WRITTEN TASK: List every line of the rows below that contains the word "Segmentation", copying each such line in full. Case counts.
********
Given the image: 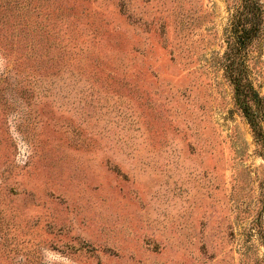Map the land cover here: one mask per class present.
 Segmentation results:
<instances>
[{
	"label": "rangeland",
	"instance_id": "rangeland-1",
	"mask_svg": "<svg viewBox=\"0 0 264 264\" xmlns=\"http://www.w3.org/2000/svg\"><path fill=\"white\" fill-rule=\"evenodd\" d=\"M241 1L0 0V264H264Z\"/></svg>",
	"mask_w": 264,
	"mask_h": 264
},
{
	"label": "trees",
	"instance_id": "trees-1",
	"mask_svg": "<svg viewBox=\"0 0 264 264\" xmlns=\"http://www.w3.org/2000/svg\"><path fill=\"white\" fill-rule=\"evenodd\" d=\"M264 24V5L259 0H242L233 22V40L223 61L225 76L234 90V100L251 127L255 141L264 151V97L250 81L243 52L258 37Z\"/></svg>",
	"mask_w": 264,
	"mask_h": 264
}]
</instances>
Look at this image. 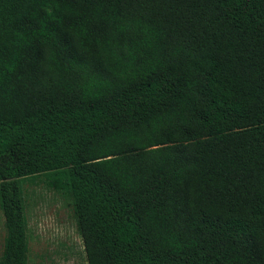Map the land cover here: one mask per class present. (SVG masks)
<instances>
[{
  "label": "trees",
  "instance_id": "obj_1",
  "mask_svg": "<svg viewBox=\"0 0 264 264\" xmlns=\"http://www.w3.org/2000/svg\"><path fill=\"white\" fill-rule=\"evenodd\" d=\"M39 185L87 264H264V0H0V264Z\"/></svg>",
  "mask_w": 264,
  "mask_h": 264
},
{
  "label": "rangeland",
  "instance_id": "obj_2",
  "mask_svg": "<svg viewBox=\"0 0 264 264\" xmlns=\"http://www.w3.org/2000/svg\"><path fill=\"white\" fill-rule=\"evenodd\" d=\"M26 194L29 264H87L71 204L43 185L27 186ZM3 238L0 212V255Z\"/></svg>",
  "mask_w": 264,
  "mask_h": 264
}]
</instances>
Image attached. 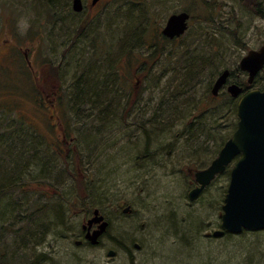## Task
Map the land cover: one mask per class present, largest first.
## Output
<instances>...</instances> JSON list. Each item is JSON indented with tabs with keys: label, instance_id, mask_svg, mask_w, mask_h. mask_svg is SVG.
Segmentation results:
<instances>
[{
	"label": "rangeland",
	"instance_id": "rangeland-1",
	"mask_svg": "<svg viewBox=\"0 0 264 264\" xmlns=\"http://www.w3.org/2000/svg\"><path fill=\"white\" fill-rule=\"evenodd\" d=\"M72 1L0 0V264H264V230L213 235L234 164L188 198L189 169L238 124V99H211L218 75L264 89L237 70L263 43L264 0H109L83 30ZM183 11L188 31L165 40ZM106 74L103 104L78 107L79 79ZM94 209L110 222L98 246Z\"/></svg>",
	"mask_w": 264,
	"mask_h": 264
},
{
	"label": "water",
	"instance_id": "water-1",
	"mask_svg": "<svg viewBox=\"0 0 264 264\" xmlns=\"http://www.w3.org/2000/svg\"><path fill=\"white\" fill-rule=\"evenodd\" d=\"M100 0H94V3ZM82 0L73 1V10L81 12ZM190 14L182 12L172 15L163 30L167 38H179L188 30ZM244 71L250 73L249 82L264 67V46L259 51H250L241 61ZM229 71L226 70L217 80L213 93L217 94L226 84ZM234 97L242 93V88L233 85L229 88ZM238 128L229 139L218 157L204 170L196 171L194 177L199 184L190 192V200L195 201L202 192L223 174L227 167L237 161L231 171V179L224 199L221 229L213 233L219 238L229 234H241L246 231L264 230V91L253 90L244 95L238 105ZM98 228L91 232L93 226ZM109 223L105 221L100 210L93 212L83 229H88L87 240L93 245L100 244V238L107 232ZM114 252H111V256Z\"/></svg>",
	"mask_w": 264,
	"mask_h": 264
},
{
	"label": "flooded vegetation",
	"instance_id": "flooded-vegetation-1",
	"mask_svg": "<svg viewBox=\"0 0 264 264\" xmlns=\"http://www.w3.org/2000/svg\"><path fill=\"white\" fill-rule=\"evenodd\" d=\"M93 1H94V0H82V4H83V9H82V11L79 12V13H78V12H77V13L74 12L75 15L80 16V15L85 14V13H86V10L89 9L90 16L87 17V18H85V17L82 18V19L84 20V25H82V27H81L80 30L90 28L89 25L93 22V20H94L95 17L99 14V12L101 11V9H102V10L104 9L105 5L108 3L109 0H100V1L97 2V3H94ZM102 7H103V8H102ZM183 12H184V11H183ZM93 13H94V14H93ZM180 13H182V12H180ZM262 13H263V17H264V11H263ZM175 14H178V13H175ZM172 15H174V14H172ZM172 15H171V16H172ZM171 16H170V17H171ZM260 16H262V15H260ZM170 17H169V18H170ZM190 20H191V15H190ZM190 20H189V23H190ZM86 25H87V26H86ZM165 26H166V25H165ZM165 26H164L163 29L161 30V33H159V34L162 35V37H164V35H163V30H164ZM165 38H166V37H165ZM179 38H180V37H179ZM167 39H168L169 41H174V40H177L178 38H174V39L167 38ZM263 46H264V40H263L262 45H261L258 49L249 50V51L247 52V54H246L244 57H246L250 51H259V50H261V48H262ZM10 57H11L12 60L15 61V62H16L17 60H19L17 54H13V55H11ZM244 57H243V58H244ZM243 58L241 59V61L243 60ZM241 61H240V63H239V67H237V70L241 71V72L243 73V76H244V75L247 76V84H248L249 87H251V86L254 84V82L256 81V79L259 77V75L262 74V73L264 72V67H263L262 70H261V71L255 76L253 82L250 83V82H249V80H250V73L247 72V71H244V70L242 69V67H241ZM112 69H114V68H112ZM122 69H124V70L127 69L128 71H127V72H121ZM132 69H133V66H127L126 68L123 67V68H121L120 71H118V74H119V75H118L117 78L120 80V81H119V84H120V87H122L123 90H125V85H126L125 82H124L123 80L125 79V77H126L127 74H131V70H132ZM141 69H142L143 71L146 70L144 67H142ZM129 70H130V71H129ZM226 70L229 71L228 80H227L226 84L223 85V86L220 88V90L218 91V93H217V94H214V93H213V88H214V86H215L217 80L220 78V76H221ZM123 73H125V76L123 75ZM233 75H234V73H233L232 71H230L229 69H225V70H223V71L218 75V77L216 78V80L214 81V83H213V85H212V88H210V89H211V99H213V100L218 99L219 96L222 94V92H223L224 90H225V92H227V93L229 94V96H230L231 98H233V99H238L237 109H236V112H235V114H236V116H237V118H238L237 110H238L239 102H240L241 98H242L244 95L248 94V93H249L250 91H252V90L247 91V85H245V84H241V83H238V82H235V81L233 82V81L231 80ZM136 78H137V81H138L139 78H138V77H136ZM136 78H135V79H136ZM138 82H139V81H138ZM127 84H129V83L127 82ZM233 85H237V86H239L240 88H242V93H241L238 97H234V96L230 93V91H229V88H230L231 86H233ZM111 87H112V83H109V84H108V88H111ZM253 90H258V89H253ZM263 90H264V89H262L261 91H263ZM109 93H110V92H109ZM53 95H54V98H53V99H60V96H59L56 92H55ZM127 102H129L128 99H127ZM51 105L54 106V107H51V108H54V110H56V109H55V107H56V105H57L56 102H52ZM238 122H239V118H238ZM237 127H238V124H237ZM236 129H237V128H236ZM65 136H66V135H65ZM58 147H59L60 149H62L60 146H58ZM58 153H61V152H58ZM211 163H212V162H211ZM209 166H210V165H209ZM209 166H208V167H209ZM208 167H207V168H208ZM205 169H206V168H205ZM201 170H203V169H201ZM196 171H199V170H194V169L190 168V169H189V175L193 178L195 185L198 186V183L196 182V179H195V177H194ZM96 228H97V226L94 227L93 230L96 229Z\"/></svg>",
	"mask_w": 264,
	"mask_h": 264
},
{
	"label": "trees",
	"instance_id": "trees-1",
	"mask_svg": "<svg viewBox=\"0 0 264 264\" xmlns=\"http://www.w3.org/2000/svg\"><path fill=\"white\" fill-rule=\"evenodd\" d=\"M106 76H107V79H108V75L107 74H106ZM99 82H104V81L102 79H100V78L99 79H97V78L93 79L92 77L86 76V75H84L81 79H79L78 84H83L84 85V86H81L79 88V90H78V92H79L78 95H81V97L83 99V104L85 103V101L87 99L91 98L92 93L93 94L95 93L94 91H101L100 87H99L100 86ZM86 87H90L91 88L90 95H88L89 93L85 92ZM93 88H95V90H93ZM108 90L110 92V89H108ZM86 91H88V90H86ZM108 94H110V93H108V91H106V93L104 95H101L100 98L103 99V98L107 97ZM74 100H76V99H74Z\"/></svg>",
	"mask_w": 264,
	"mask_h": 264
},
{
	"label": "bare ground",
	"instance_id": "bare-ground-1",
	"mask_svg": "<svg viewBox=\"0 0 264 264\" xmlns=\"http://www.w3.org/2000/svg\"><path fill=\"white\" fill-rule=\"evenodd\" d=\"M65 26H67V25H65ZM165 40H168L167 39V37L165 38V36L163 37ZM141 47V46H140ZM139 47V48H140ZM149 53L151 54V55H153L155 52H153V51H149ZM145 69H149V68H147V66H145L144 67ZM109 79V78H108ZM103 80L104 82H102V83H100V86H102V84H103V89H101V91H97V93L95 92L93 95H95L94 96V98L93 97H91L90 99H87L86 101H85V103H89V104H91V106H94L95 105V103H97V104H99L100 102H101V95H104L103 94V92L105 91V89H110V88H108V84L110 83L109 82V80ZM77 89V88H76ZM78 91V90H77ZM98 95V96H97ZM77 96V97H76ZM97 97V98H96ZM75 102H76V104L78 105V107H81L82 106V104H83V99H82V97H81V95H78V92L75 94ZM100 104H103L102 102L100 103ZM191 192V191H190ZM190 192H189V194H188V198H189V200H190V197H189V195H190ZM200 197V196H199ZM198 197V198H199ZM197 198V199H198ZM191 201V200H190Z\"/></svg>",
	"mask_w": 264,
	"mask_h": 264
}]
</instances>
********
EXERCISE RESPONSE:
 Segmentation results:
Segmentation results:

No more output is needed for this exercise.